Impala Client Access

Application developers have a number of options to interface with Impala. The core development language with Impala is SQL. You can also use Java or other languages to interact with Impala through the standard JDBC and ODBC interfaces used by many business intelligence tools. For specialized kinds of analysis, you can supplement the Impala built-in functions by writing user-defined functions in C++ or Java.

You can connect and submit requests to the Impala through:

  • The impala-shell interactive command interpreter
  • The Hue web-based user interface
  • JDBC
  • ODBC

Each impalad daemon process, running on separate nodes in a cluster, listens to several ports for incoming requests:

  • Requests from impala-shell and Hue are routed to the impalad daemons through the same port.
  • The impalad daemons listen on separate ports for JDBC and ODBC requests.
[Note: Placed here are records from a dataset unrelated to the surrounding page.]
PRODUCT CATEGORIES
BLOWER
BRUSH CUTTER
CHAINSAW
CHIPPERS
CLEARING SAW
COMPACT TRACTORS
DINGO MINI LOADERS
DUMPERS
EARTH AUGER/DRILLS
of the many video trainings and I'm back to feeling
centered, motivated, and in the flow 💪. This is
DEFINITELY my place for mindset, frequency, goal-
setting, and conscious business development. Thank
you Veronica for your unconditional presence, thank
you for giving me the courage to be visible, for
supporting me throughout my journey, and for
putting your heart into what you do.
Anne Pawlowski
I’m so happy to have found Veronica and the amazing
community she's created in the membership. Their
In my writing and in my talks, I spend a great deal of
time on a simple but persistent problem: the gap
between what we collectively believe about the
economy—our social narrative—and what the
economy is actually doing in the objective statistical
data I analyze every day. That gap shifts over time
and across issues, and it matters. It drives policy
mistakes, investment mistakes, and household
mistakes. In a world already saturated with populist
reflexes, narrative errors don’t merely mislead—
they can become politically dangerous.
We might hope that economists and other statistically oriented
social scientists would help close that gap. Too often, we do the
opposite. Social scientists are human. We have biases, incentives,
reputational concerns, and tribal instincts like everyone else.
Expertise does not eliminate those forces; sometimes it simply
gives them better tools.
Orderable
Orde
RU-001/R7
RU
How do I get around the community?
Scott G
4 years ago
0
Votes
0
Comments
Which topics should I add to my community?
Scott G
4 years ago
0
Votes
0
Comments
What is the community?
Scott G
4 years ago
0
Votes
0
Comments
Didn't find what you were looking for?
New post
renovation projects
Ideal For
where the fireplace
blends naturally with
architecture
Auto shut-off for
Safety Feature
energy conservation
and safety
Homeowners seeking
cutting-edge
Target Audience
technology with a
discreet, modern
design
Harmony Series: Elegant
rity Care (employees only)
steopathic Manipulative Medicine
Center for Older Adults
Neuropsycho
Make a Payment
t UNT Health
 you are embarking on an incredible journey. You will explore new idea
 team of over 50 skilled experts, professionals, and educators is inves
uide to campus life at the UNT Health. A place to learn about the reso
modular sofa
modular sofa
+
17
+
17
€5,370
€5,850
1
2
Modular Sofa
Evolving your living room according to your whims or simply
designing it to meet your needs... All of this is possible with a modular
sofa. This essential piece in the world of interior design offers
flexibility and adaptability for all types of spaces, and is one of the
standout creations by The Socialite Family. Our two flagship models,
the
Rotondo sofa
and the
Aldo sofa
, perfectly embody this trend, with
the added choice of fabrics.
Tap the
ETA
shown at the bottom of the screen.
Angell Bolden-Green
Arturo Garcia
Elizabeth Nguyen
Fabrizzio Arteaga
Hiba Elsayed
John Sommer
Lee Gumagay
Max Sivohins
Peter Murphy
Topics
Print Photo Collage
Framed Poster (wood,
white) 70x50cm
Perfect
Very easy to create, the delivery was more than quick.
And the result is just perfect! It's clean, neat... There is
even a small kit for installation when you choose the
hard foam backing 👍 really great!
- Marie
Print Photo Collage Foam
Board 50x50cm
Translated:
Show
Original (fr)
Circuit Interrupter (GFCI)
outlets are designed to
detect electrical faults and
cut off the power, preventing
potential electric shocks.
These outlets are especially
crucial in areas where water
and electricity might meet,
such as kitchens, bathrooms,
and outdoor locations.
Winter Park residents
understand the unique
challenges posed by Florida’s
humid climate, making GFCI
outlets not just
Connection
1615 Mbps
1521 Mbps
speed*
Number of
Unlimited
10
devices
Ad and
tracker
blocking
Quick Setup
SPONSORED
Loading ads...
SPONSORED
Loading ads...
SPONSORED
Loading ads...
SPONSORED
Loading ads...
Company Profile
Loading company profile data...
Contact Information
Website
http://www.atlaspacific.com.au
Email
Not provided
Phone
Impala Startup Options for Client Connections

The following options control client connections to Impala.

--fe_service_threads
Specifies the maximum number of concurrent client connections allowed. The default value is 64 with which 64 queries can run simultaneously.
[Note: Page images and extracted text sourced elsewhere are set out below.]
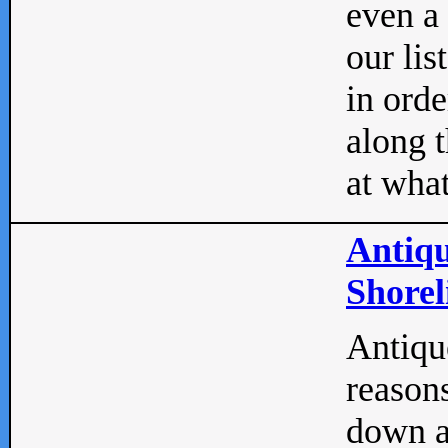
even a
our lis
in orde
along t
at what
Antiqu
Shorel
Antique
reasons
down a 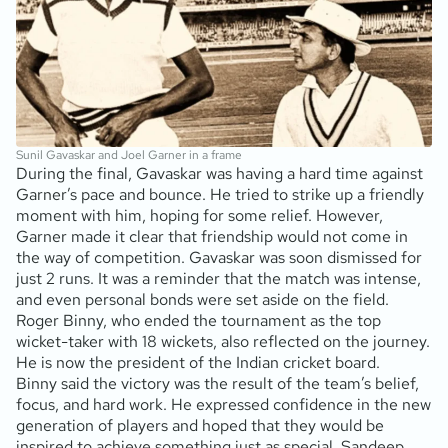
Sunil Gavaskar and Joel Garner in a frame
During the final, Gavaskar was having a hard time against
Garner’s pace and bounce. He tried to strike up a friendly
moment with him, hoping for some relief. However,
Garner made it clear that friendship would not come in
the way of competition. Gavaskar was soon dismissed for
just 2 runs. It was a reminder that the match was intense,
and even personal bonds were set aside on the field.
Roger Binny, who ended the tournament as the top
wicket-taker with 18 wickets, also reflected on the journey.
He is now the president of the Indian cricket board.
Binny said the victory was the result of the team’s belief,
focus, and hard work. He expressed confidence in the new
generation of players and hoped that they would be
inspired to achieve something just as special. Sandeep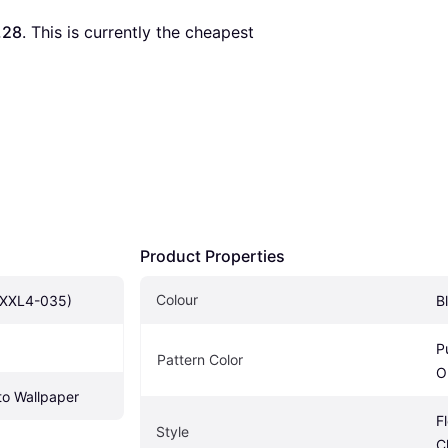
.28
. This is currently the cheapest 
Product Properties
Colour
(XXL4-035)
B
P
Pattern Color
O
o Wallpaper
F
Style
C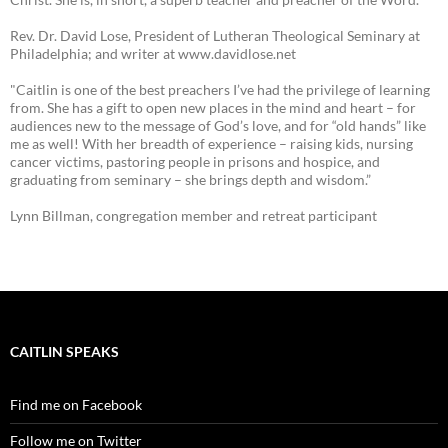
Rev. Dr. David Lose, President of Lutheran Theological Seminary at
Philadelphia; and writer at www.davidlose.net
"Caitlin is one of the best preachers I’ve had the privilege of learning
from. She has a gift to open new places in the mind and heart – for
audiences new to the message of God’s love, and for “old hands” like
me as well! With her breadth of experience – raising kids, nursing
cancer victims, pastoring people in prisons and hospice, and
graduating from seminary – she brings depth and wisdom.”
Lynn Billman, congregation member and retreat participant
CAITLIN SPEAKS
Find me on Facebook
Follow me on Twitter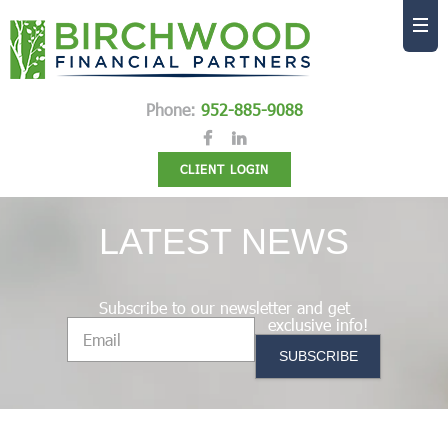
Phone:
952-885-9088
CLIENT LOGIN
LATEST NEWS
Subscribe to our newsletter and get
exclusive info!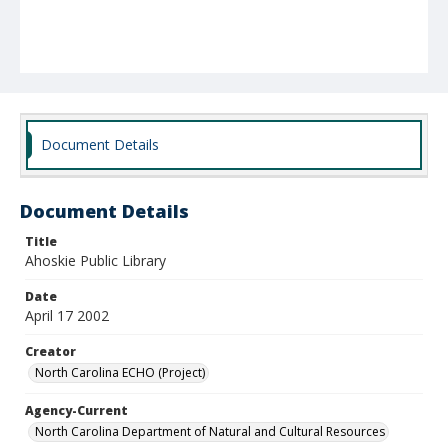
Document Details
Document Details
Title
Ahoskie Public Library
Date
April 17 2002
Creator
North Carolina ECHO (Project)
Agency-Current
North Carolina Department of Natural and Cultural Resources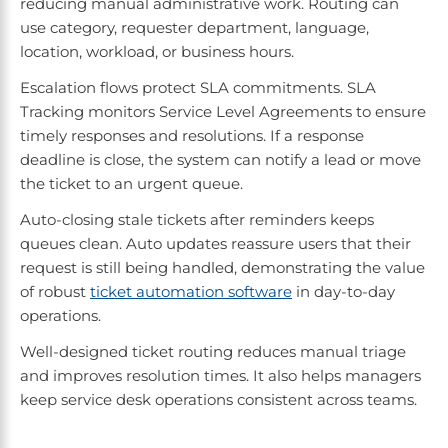
reducing manual administrative work. Routing can
use category, requester department, language,
location, workload, or business hours.
Escalation flows protect SLA commitments. SLA
Tracking monitors Service Level Agreements to ensure
timely responses and resolutions. If a response
deadline is close, the system can notify a lead or move
the ticket to an urgent queue.
Auto-closing stale tickets after reminders keeps
queues clean. Auto updates reassure users that their
request is still being handled, demonstrating the value
of robust
ticket automation software
in day-to-day
operations.
Well-designed ticket routing reduces manual triage
and improves resolution times. It also helps managers
keep service desk operations consistent across teams.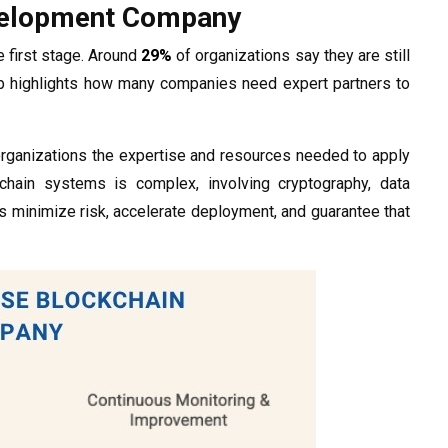
evelopment Company
e first stage. Around
29%
of organizations say they are still
p highlights how many companies need expert partners to
rganizations the expertise and resources needed to apply
kchain systems is complex, involving cryptography, data
s minimize risk, accelerate deployment, and guarantee that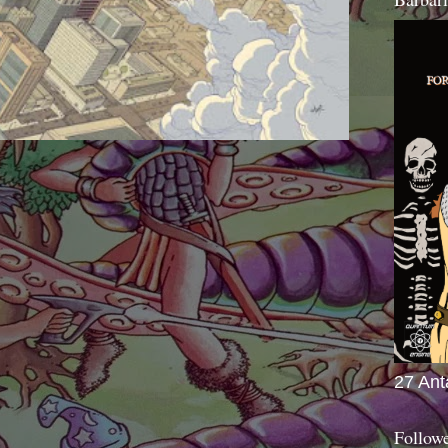
27 Ant
Follow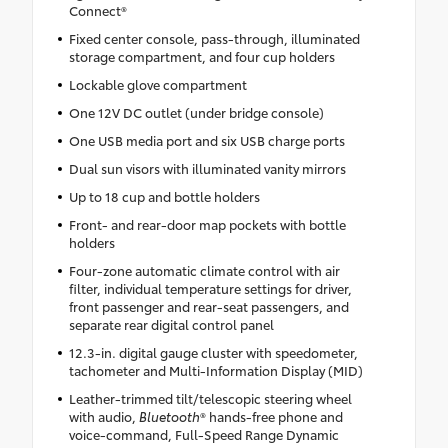
Connect®
Fixed center console, pass-through, illuminated
storage compartment, and four cup holders
Lockable glove compartment
One 12V DC outlet (under bridge console)
One USB media port and six USB charge ports
Dual sun visors with illuminated vanity mirrors
Up to 18 cup and bottle holders
Front- and rear-door map pockets with bottle
holders
Four-zone automatic climate control with air
filter, individual temperature settings for driver,
front passenger and rear-seat passengers, and
separate rear digital control panel
12.3-in. digital gauge cluster with speedometer,
tachometer and Multi-Information Display (MID)
Leather-trimmed tilt/telescopic steering wheel
with audio,
Bluetooth
® hands-free phone and
voice-command, Full-Speed Range Dynamic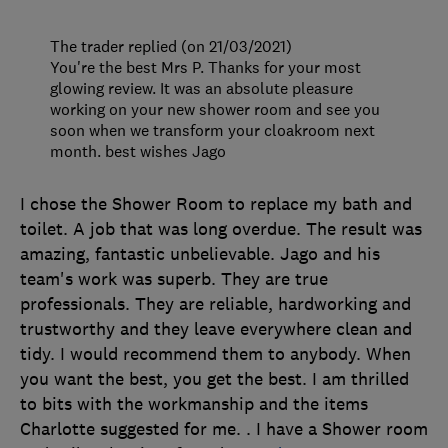
The trader replied (on 21/03/2021)
You're the best Mrs P. Thanks for your most
glowing review. It was an absolute pleasure
working on your new shower room and see you
soon when we transform your cloakroom next
month. best wishes Jago
I chose the Shower Room to replace my bath and
toilet. A job that was long overdue. The result was
amazing, fantastic unbelievable. Jago and his
team's work was superb. They are true
professionals. They are reliable, hardworking and
trustworthy and they leave everywhere clean and
tidy. I would recommend them to anybody. When
you want the best, you get the best. I am thrilled
to bits with the workmanship and the items
Charlotte suggested for me. . I have a Shower room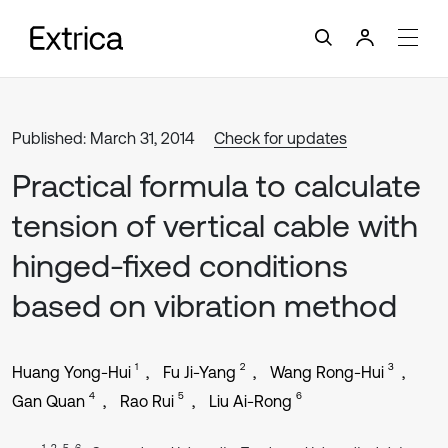
Published: March 31, 2014
Check for updates
Practical formula to calculate
tension of vertical cable with
hinged-fixed conditions
based on vibration method
1
2
3
Huang Yong-Hui
Fu Ji-Yang
Wang Rong-Hui
4
5
6
Gan Quan
Rao Rui
Liu Ai-Rong
1, 2, 5, 6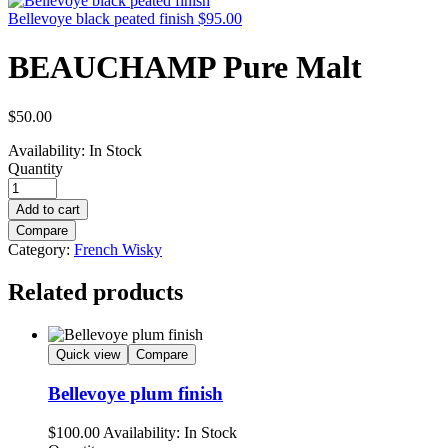
Bellevoye black peated finish
$
95.00
BEAUCHAMP Pure Malt
$
50.00
Availability:
In Stock
Quantity
Add to cart
Compare
Category:
French Wisky
Related products
Quick view
Compare
Bellevoye plum finish
$
100.00
Availability:
In Stock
If you have more clients trying to connect to Impala than the value of this setting, the later arriving clients have to wait for the duration specified by --accepted_client_cnxn_timeout. You can increase this value to allow more client connections. However, a large value means more threads to be maintained even if most of the connections are idle, and it could negatively impact query latency. Client applications should use the connection pool to avoid need for large number of sessions.

--accepted_client_cnxn_timeout
Controls how Impala treats new connection requests if it has run out of the number of threads configured by --fe_service_threads

If --accepted_client_cnxn_timeout > 0, new connection requests are rejected if Impala can't get a server thread within the specified (in seconds) timeout.

If --accepted_client_cnxn_timeout=0, i.e. no timeout, clients wait indefinitely to open the new session until more threads are available.

The default timeout is 5 minutes.

The timeout applies only to client facing thrift servers, i.e., HS2 and Beeswax servers.